Foreign Minister Péter Szijjártó has encouraged dual Romanian-Hungarian citizens to cast their ballot in Hungary’s parliamentary election set for April 3, and pledged the government’s continued support to Romania Hungarians if the ruling Fidesz-Christian Democrat alliance wins.
Speaking in front of a Reformed church built with the Hungarian government’s assistance in Sfantu Gheorghe (Sepsiszentgyörgy), the minister noted his government’s efforts to “strengthen and support” ethnic Hungarian communities ever since 2010, and insisted that the upcoming vote would “fundamentally determine the future of both Hungary and ethnic communities across the border”. Encouraging ethnic kin to vote, he said “every vote counts, not a single vote should be lost”.
With Fidesz staying at the helm, the government will carry on with its economic promotion programme for Hungarians in Romania, continue to provide assistance to local kindergarten and school construction, aid to religious communities and go on financing cultural and sports programmes, Szijjártó said.

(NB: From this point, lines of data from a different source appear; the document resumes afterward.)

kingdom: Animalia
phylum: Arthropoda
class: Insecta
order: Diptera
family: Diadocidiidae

Concerning the ethnic Hungarian RMDSZ party, Szijjártó said it was “a crucial stabiliser in Romania’s domestic politics” and that its being a part of the Romanian government “clearly has a positive impact on bilateral cooperation”.
Answering a question, Szijjártó said
bilateral ties with Romania were “at their best in ten years” but added that the government was working to further improve those relations.

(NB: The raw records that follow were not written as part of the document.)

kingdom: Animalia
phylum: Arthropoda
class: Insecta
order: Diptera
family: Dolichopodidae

The government is planning to further develop cross-border infrastructure, he said, adding that he hoped the two countries could strike deals concerning energy supplies, too.
“We live in each other’s neighbourhood and we are interested in each other’s success; it is high time each player on either side recognised that,” he said.
Meanwhile, addressing a wreath-laying ceremony at the memorial of Szekler martyrs in Siculeni (Madéfalva), in central Romania, Szijjártó said the April 3 general election would decide whether Hungary would have a government pursuing policies focusing on enforcing Hungarians’ national interests, or if the country would see a return “to the era of subservience to imperial will”.
The massacre of 1764 made the Szekler locality a symbol of courageous resistance to the cruelty of imperial oppression, the foreign ministry cited Szijjártó as saying.
On January 7, 1765, the troops of Maria Theresa, Empress of Austria and Queen of Hungary, retaliated a protest by some 2,500 Szeklers who refused to serve in the Habsburg army.
“Madéfalva reminds us how cruel an imperial logic wanting to bend everything to its will can be just because a community has a different vision for its future, thinks differently about its fate and dares to make all this clear,”
the minister said.
“The only way we have a chance of standing up to imperial will is if there are enough of us and if we’re organised enough,” Szijjártó said. “Otherwise not only will we not be able to enforce our truth, but we could lose everything we fought so hard for: our homeland and our freedom.”
“Our task is to continuously strengthen our nation and national unity so that we are not overrun by the imperial aspirations that are constantly besieging us,” he said.
“In just a few weeks the Hungarian nation will again have to make an important decision,” Szijjártó said.
“It will again decide whether Hungary is to see a return to the era of subservience to imperial will or if we can continue to enforce our national interests as we began twelve years ago.”